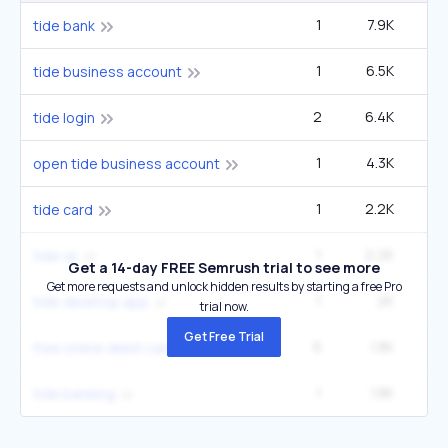
1
7.9K
tide bank
1
6.5K
tide business account
2
6.4K
1
tide login
1
4.3K
open tide business account
1
2.2K
tide card
1
2.2K
tide uk
Get a 14-day FREE Semrush trial to see more
Get more requests and unlock hidden results by starting a free Pro
1
2K
tide desktop app
trial now.
Get Free Trial
6
1.8K
2
free online debit card
1
1.8K
tide banking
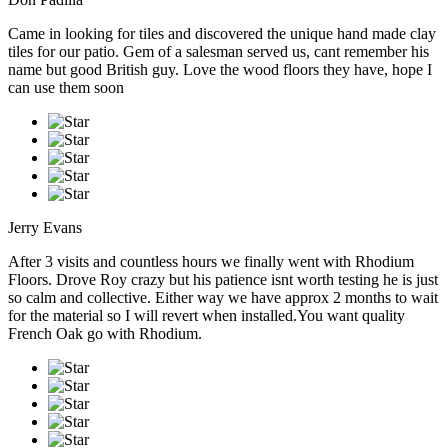
Came in looking for tiles and discovered the unique hand made clay
tiles for our patio. Gem of a salesman served us, cant remember his
name but good British guy. Love the wood floors they have, hope I
can use them soon
Jerry Evans
After 3 visits and countless hours we finally went with Rhodium
Floors. Drove Roy crazy but his patience isnt worth testing he is just
so calm and collective. Either way we have approx 2 months to wait
for the material so I will revert when installed.You want quality
French Oak go with Rhodium.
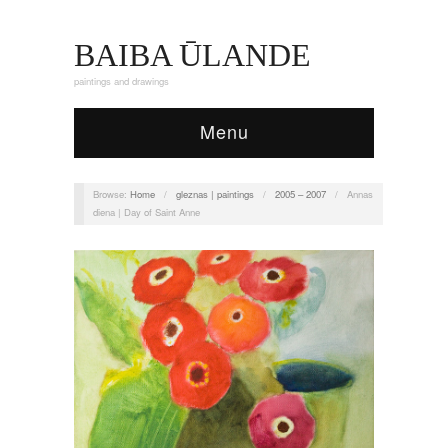
BAIBA ŪLANDE
paintings and drawings
Menu
Browse:
Home
/
gleznas | paintings
/
2005 – 2007
/
Annas
diena | Day of Saint Anne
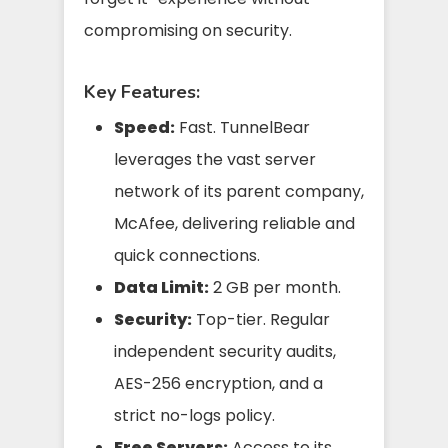
compromising on security.
Key Features:
Speed:
Fast. TunnelBear
leverages the vast server
network of its parent company,
McAfee, delivering reliable and
quick connections.
Data Limit:
2 GB per month.
Security:
Top-tier. Regular
independent security audits,
AES-256 encryption, and a
strict no-logs policy.
Free Servers:
Access to its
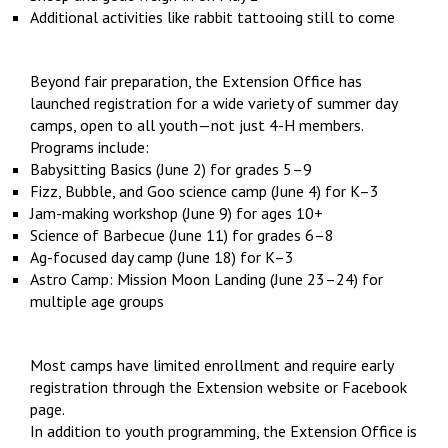
Additional activities like rabbit tattooing still to come
Beyond fair preparation, the Extension Office has
launched registration for a wide variety of summer day
camps, open to all youth—not just 4-H members.
Programs include:
Babysitting Basics (June 2) for grades 5–9
Fizz, Bubble, and Goo science camp (June 4) for K–3
Jam-making workshop (June 9) for ages 10+
Science of Barbecue (June 11) for grades 6–8
Ag-focused day camp (June 18) for K–3
Astro Camp: Mission Moon Landing (June 23–24) for
multiple age groups
Most camps have limited enrollment and require early
registration through the Extension website or Facebook
page.
In addition to youth programming, the Extension Office is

What the task requires -
Without the pictures, write out every line above exactly as it appears.

Answer space -
1
7.9K
tide bank
1
6.5K
tide business account
2
6.4K
1
tide login
1
4.3K
open tide business account
1
2.2K
tide card
1
2.2K
tide uk
Get a 14-day FREE Semrush trial to see more
Get more requests and unlock hidden results by starting a free Pro
1
2K
tide desktop app
trial now.
Get Free Trial
6
1.8K
2
free online debit card
1
1.8K
tide banking
Came in looking for tiles and discovered the unique hand made clay
tiles for our patio. Gem of a salesman served us, cant remember his
name but good British guy. Love the wood floors they have, hope I
can use them soon
Jerry Evans
After 3 visits and countless hours we finally went with Rhodium
Floors. Drove Roy crazy but his patience isnt worth testing he is just
so calm and collective. Either way we have approx 2 months to wait
for the material so I will revert when installed.You want quality
French Oak go with Rhodium.
BAIBA ŪLANDE
paintings and drawings
Menu
Browse:
Home
/
gleznas | paintings
/
2005 – 2007
/
Annas
diena | Day of Saint Anne
compromising on security.
Key Features:
Speed:
Fast. TunnelBear
leverages the vast server
network of its parent company,
McAfee, delivering reliable and
quick connections.
Data Limit:
2 GB per month.
Security:
Top-tier. Regular
independent security audits,
AES-256 encryption, and a
strict no-logs policy.
Free Servers:
Access to its
Additional activities like rabbit tattooing still to come
Beyond fair preparation, the Extension Office has
launched registration for a wide variety of summer day
camps, open to all youth—not just 4-H members.
Programs include:
Babysitting Basics (June 2) for grades 5–9
Fizz, Bubble, and Goo science camp (June 4) for K–3
Jam-making workshop (June 9) for ages 10+
Science of Barbecue (June 11) for grades 6–8
Ag-focused day camp (June 18) for K–3
Astro Camp: Mission Moon Landing (June 23–24) for
multiple age groups
Most camps have limited enrollment and require early
registration through the Extension website or Facebook
page.
In addition to youth programming, the Extension Office is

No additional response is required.